Radburn shook his head. "Moved into his big house on Rumsey Road and set about being a woman of leisure. Spent some of George’s money redecorating, bought some antiques in Tampa and some art in Miami. That held her interest for the better part of two years, and then she turned up one night back at the Cattle Baron, greeting her old customers by name and showing them to their tables like she’d never left."

"And the marriage?"

"I guess the honeymoon was over. If Lisa was working evenings, that had to cut into their together time. Far as anyone knew, they were comfortable enough with the new arrangement."

"Until a couple of nights ago."

"Until a couple of nights ago, when Rich Gonson and two other fellows came by to eat some meat and drink some whiskey. When Lisa brought the check to the table, she told him to stick around."

"And he did."

"Thought he was about to get lucky, according to him, but after his friends left and she sat down at his table, our girl was all business. ‘Of course I don’t know anybody in that line of work,’ he told me—"

"Meaning he does."

"Wouldn’t surprise me. What he told Lisa was he’d have to make a few phone calls, and the first call he made was to me. So last night I told Mary Beth she was about due for dinner out, and we had us a couple of shrimp cocktails and split the big rib eye, and I paid the tab myself instead of expensing it to Gallatin County."

"What a guy."

"Left a good tip, too. And took a picture when no one was paying attention." He found the photo on his iPhone, handed it across the desk. "Lisa Yarrow Otterbein."

"Very nice."

"She had long hair when she married George. I don’t know when she got it cut, but it was short like that by the time she was back working at the Baron. I understand a woman’s trying to tell you something when she cuts her hair, but they never gave me the code book. You ever seen her before? That you remember?"

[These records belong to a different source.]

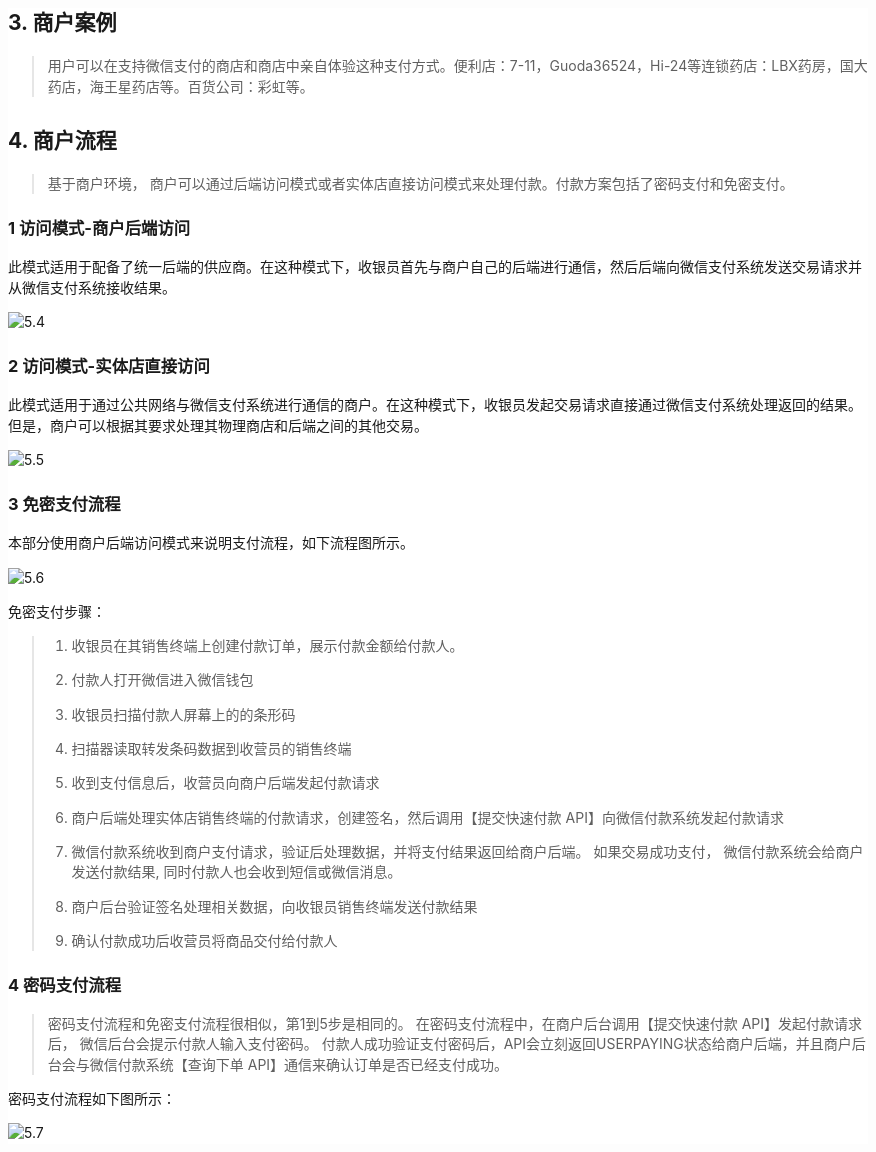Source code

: ## 3. 商户案例
> 用户可以在支持微信支付的商店和商店中亲自体验这种支付方式。便利店：7-11，Guoda36524，Hi-24等连锁药店：LBX药房，国大药店，海王星药店等。百货公司：彩虹等。
 
## 4. 商户流程
> 基于商户环境， 商户可以通过后端访问模式或者实体店直接访问模式来处理付款。付款方案包括了密码支付和免密支付。
 
### 1 访问模式-商户后端访问
 
此模式适用于配备了统一后端的供应商。在这种模式下，收银员首先与商户自己的后端进行通信，然后后端向微信支付系统发送交易请求并从微信支付系统接收结果。
 
![5.4](https://cdn.firstlinkapp.com/real/i_pic/20191212/2246dc5b-510f-40c9-afc1-9c6864222fda.png)

### 2 访问模式-实体店直接访问
 
此模式适用于通过公共网络与微信支付系统进行通信的商户。在这种模式下，收银员发起交易请求直接通过微信支付系统处理返回的结果。但是，商户可以根据其要求处理其物理商店和后端之间的其他交易。
 
![5.5](https://cdn.firstlinkapp.com/real/i_pic/20191212/1213df5a-8823-4304-8c2a-4156228c0f06.png)

### 3 免密支付流程
 
本部分使用商户后端访问模式来说明支付流程，如下流程图所示。
 
![5.6](https://cdn.firstlinkapp.com/real/i_pic/20191212/55904e2c-b531-42ba-84ce-f5fd67d7e6df.png)

免密支付步骤：
> 1. 收银员在其销售终端上创建付款订单，展示付款金额给付款人。
>
> 2. 付款人打开微信进入微信钱包
> 
> 3. 收银员扫描付款人屏幕上的的条形码
> 
> 4. 扫描器读取转发条码数据到收营员的销售终端
> 
> 5. 收到支付信息后，收营员向商户后端发起付款请求
> 
> 6. 商户后端处理实体店销售终端的付款请求，创建签名，然后调用【提交快速付款 API】向微信付款系统发起付款请求
> 
> 7. 微信付款系统收到商户支付请求，验证后处理数据，并将支付结果返回给商户后端。 如果交易成功支付， 微信付款系统会给商户发送付款结果, 同时付款人也会收到短信或微信消息。
> 
> 8. 商户后台验证签名处理相关数据，向收银员销售终端发送付款结果
> 
> 9. 确认付款成功后收营员将商品交付给付款人

### 4 密码支付流程
> 密码支付流程和免密支付流程很相似，第1到5步是相同的。 在密码支付流程中，在商户后台调用【提交快速付款 API】发起付款请求后， 微信后台会提示付款人输入支付密码。
> 付款人成功验证支付密码后，API会立刻返回USERPAYING状态给商户后端，并且商户后台会与微信付款系统【查询下单 API】通信来确认订单是否已经支付成功。
 
密码支付流程如下图所示：
 
![5.7](https://cdn.firstlinkapp.com/real/i_pic/20191212/07e4973f-e95a-41f4-9437-42c55c7b789c.png)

He shook his head. "I’d remember," he said.

"Then she’s probably never met you, either, so there’s no reason she won’t believe you’re Frankie from New Jersey. Of course, the accent may give you away. You’re starting to talk Southern."

"I am?"

"On the phone this morning. ‘Have y’all got coffee?’ That how they’d say it in Jersey?"

"Maybe South Jersey." He took another look at Lisa Otterbein’s picture. Lisa Otterbein, Lisa Yarrow, whatever she called herself. The haircut, he decided, was probably a good idea, whatever the psychological motivation behind it. The short hair drew attention to her facial features, and it was a face you wanted to study. Beautiful, but that was almost beside the point.

"Give me your email, why don’t you, and I’ll send you the photo. Otherwise I get the feeling I’ll never get my phone back."